Tasks to perform —
1 > In the aquarium post, swap "gravel vacuuming" for "substrate cleaning" and write out the passage that begins at the words "The 10 gallon" and stops after "with baking soda.)".
2 > Continue the forum post about removing sodium from softened water for fish tanks, starting after its final sentence.

===== Text passage

RO system to remove sodium from softened water

benlacy2112

Hey all,

I have a whole home water softener installed, and it softens all the water in my house, even the outside faucets. I took a reading at every faucet, inside and outside, with a hydrometer, and the salinity was ~1.004 at all of them.

I have 2 tanks in my house, a 10 gallon with a single male betta, and a 29 gallon that had 6 zebra danios and 4 white skirt tetras. Keyword had :-(

The 10 gallon was cycled before getting the betta, and the 29 gallon was my first tank (and I struggled with crashing the cycle). The 29 gallon eventually stabilized, I did frequent water changes (at least every other day), with temperature matched water and very close pH. Once stabilized, the tank was always at ~7.6 pH, 0 ammonia, 0 nitrites, and ~10 nitrates (my tap water has about 5ppm nitrates). I kept up with weekly partial water changes and the occasional gravel vacuuming, but after several weeks the danios started getting lethargic and rapidly died off. The tetras were struggling quite a bit after that, having trouble swimming and not eating. I made the tough decision to euthanize them because they were obviously suffering horribly. (I didn't have any clove oil, so I put them in a bowl of tank water mixed with baking soda.)

==========
===== Provided data

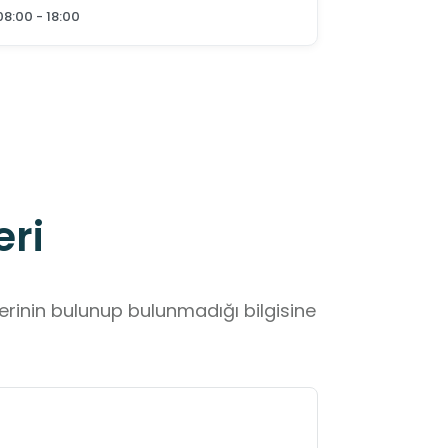
08:00 - 18:00
eri
lerinin bulunup bulunmadığı bilgisine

==========

Answers given —
1 >
The 10 gallon was cycled before getting the betta, and the 29 gallon was my first tank (and I struggled with crashing the cycle). The 29 gallon eventually stabilized, I did frequent water changes (at least every other day), with temperature matched water and very close pH. Once stabilized, the tank was always at ~7.6 pH, 0 ammonia, 0 nitrites, and ~10 nitrates (my tap water has about 5ppm nitrates). I kept up with weekly partial water changes and the occasional substrate cleaning, but after several weeks the danios started getting lethargic and rapidly died off. The tetras were struggling quite a bit after that, having trouble swimming and not eating. I made the tough decision to euthanize them because they were obviously suffering horribly. (I didn't have any clove oil, so I put them in a bowl of tank water mixed with baking soda.)

2 >
I'm rambling now, but I guess the point of my post is that I didn't realize the amount of sodium added via my water softener was enough to potentially affect the fish. I have no idea if the sodium content is one of the factors that lead to their early demise, but I figure if I'm going to have freshwater tanks, I should eliminate all the sodium. I know I could do potassium in my softener instead of sodium, but I'd like to try an RO solution to have more precise control over the water. The price isn't so much a concern, but I'd like a system I could attach to a faucet as needed, vs having one permanently installed somewhere. Just about every system I've researched comes with its own faucet and is meant to be installed on the water line somewhere in the house. I'd rather not add something like that if I could avoid it, but I realize most of these systems are designed to be used for drinking water.

All that said, does anybody have any recommendations?

Thanks!
benlacy2112
 

jtjgg

there's usually a bypass valve on or before the water softener.

most fish, especially if captive bred, can adapt to hard water.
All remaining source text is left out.